Les différentes masculinités

Elle revient un siècle en arrière dans un Montana reconstitué en Nouvelle Zélande. En situant son Western dans les années 1920, Jane Campion acte les mutations de cet Ouest sauvage. Les voitures apparaissent. Les Indiens disparaissent. Si les hommes n’ont jamais été absents de son cinéma (Sam Neill dans La leçon de Piano, Ben Whishaw dans Bright Star), on ne lui fera pas offense en affirmant qu’elle est une cinéaste qui a filmé avant tout les femmes. Dans The Power of the Dog, elle innove en plaçant les hommes au cœur de son récit. Trois hommes, très fragiles, reliés par une femme, pas moins vulnérable, à la fois mère, épouse et belle-sœur. Il faut y ajouter l’ombre planante d’un fantôme érigé en mythe. Et une mise en scène inspirée, esthétique et puissante qui donne une dimension spectaculaire à ce drame intriguant.

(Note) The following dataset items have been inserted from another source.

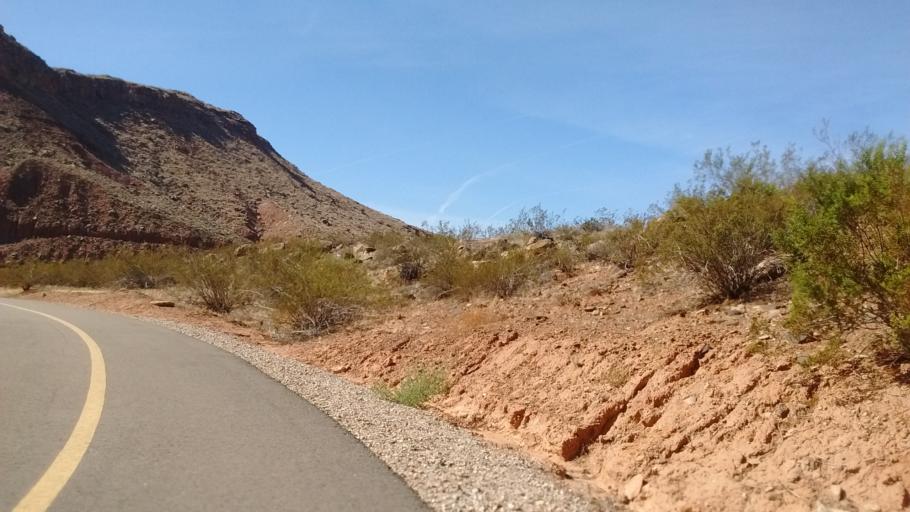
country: US
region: Utah
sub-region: Washington County
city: Washington
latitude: 37.1242
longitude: -113.4856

Les récits s’entrecroisent, avec au centre, Phil, le frère ainé (Benedict Cumberbatch a son sommet). Face à son frère, George (Jesse Plemons, impeccable en homme raisonné et raisonnable), que tout oppose, sa belle-sœur, Rose (Kirsten Dunst, d’une justesse impressionnante, trouvant ici son plus beau rôle dans Melancholia il y a dix ans), qu’il méprise et maltraite, et le fils de celle-ci, Peter (Kodi Smit-McPhee, belle révélation), Phil apparaît agressif, misanthrope, violent, misogyne, autoritaire, manipulateur. Il faut toute la splendeur des paysages pour apaiser la tension et la férocité ambiantes.

A chaque partie du récit, Jane Campion alterne les perspectives et les points de vue. Le spectateur passe ainsi de personnages en personnages. Au fil des séquences et du temps, cela modifie la perception de chacun, le regard que l’on a sur cette chronique tragique. Si le personnage de Benedict Cumberbatch sert de fil conducteur à The Power of the Dog, Jane Campion change d’angles pour approfondir les aspects de son caractère comme son impact sur son entourage. Avec George, on le devine frère fusionnel, symbole d’une jeunesse et d’unmode de vie qu’il ne veut pas quitter, au nom d’un passé mythifié et révolu. Avec Rose, à qui il reproche de lui avoir volé son frangin en se mariant avec, se devine ses desseins les plus sombres. Il la pousse dans une forme de déchéance, un alcoolisme destructeur et une dépression dont il se repait. Avec Peter, tout va être beaucoup plus compliqué.

Loyauté et trahison

Peter est l’homme sensible, vulnérable, féminin, cérébral. Il trouble le confort et l’assurance du cow-boy solitaire et autoritaire. Le viril Phil va ainsi passer du rôle de macho homophobe et brutal à celui du paternalisme protecteur et transmetteur. Il ne se doutera jamais qu’il se fait piéger par le jeune homme, brûlant de venger sa mère et les différentes humiliations subies. Car Phil, à l’homosexualité refoulée, est aussi aveuglé par le charme et la beauté de cet étudiant, qui va exploiter cette « faiblesse » pour « tuer le (faux) père ». Le crime se passera d’explication (il suffit de se remémorer quelques plans pour comprendre le machiavélisme de l’affaire).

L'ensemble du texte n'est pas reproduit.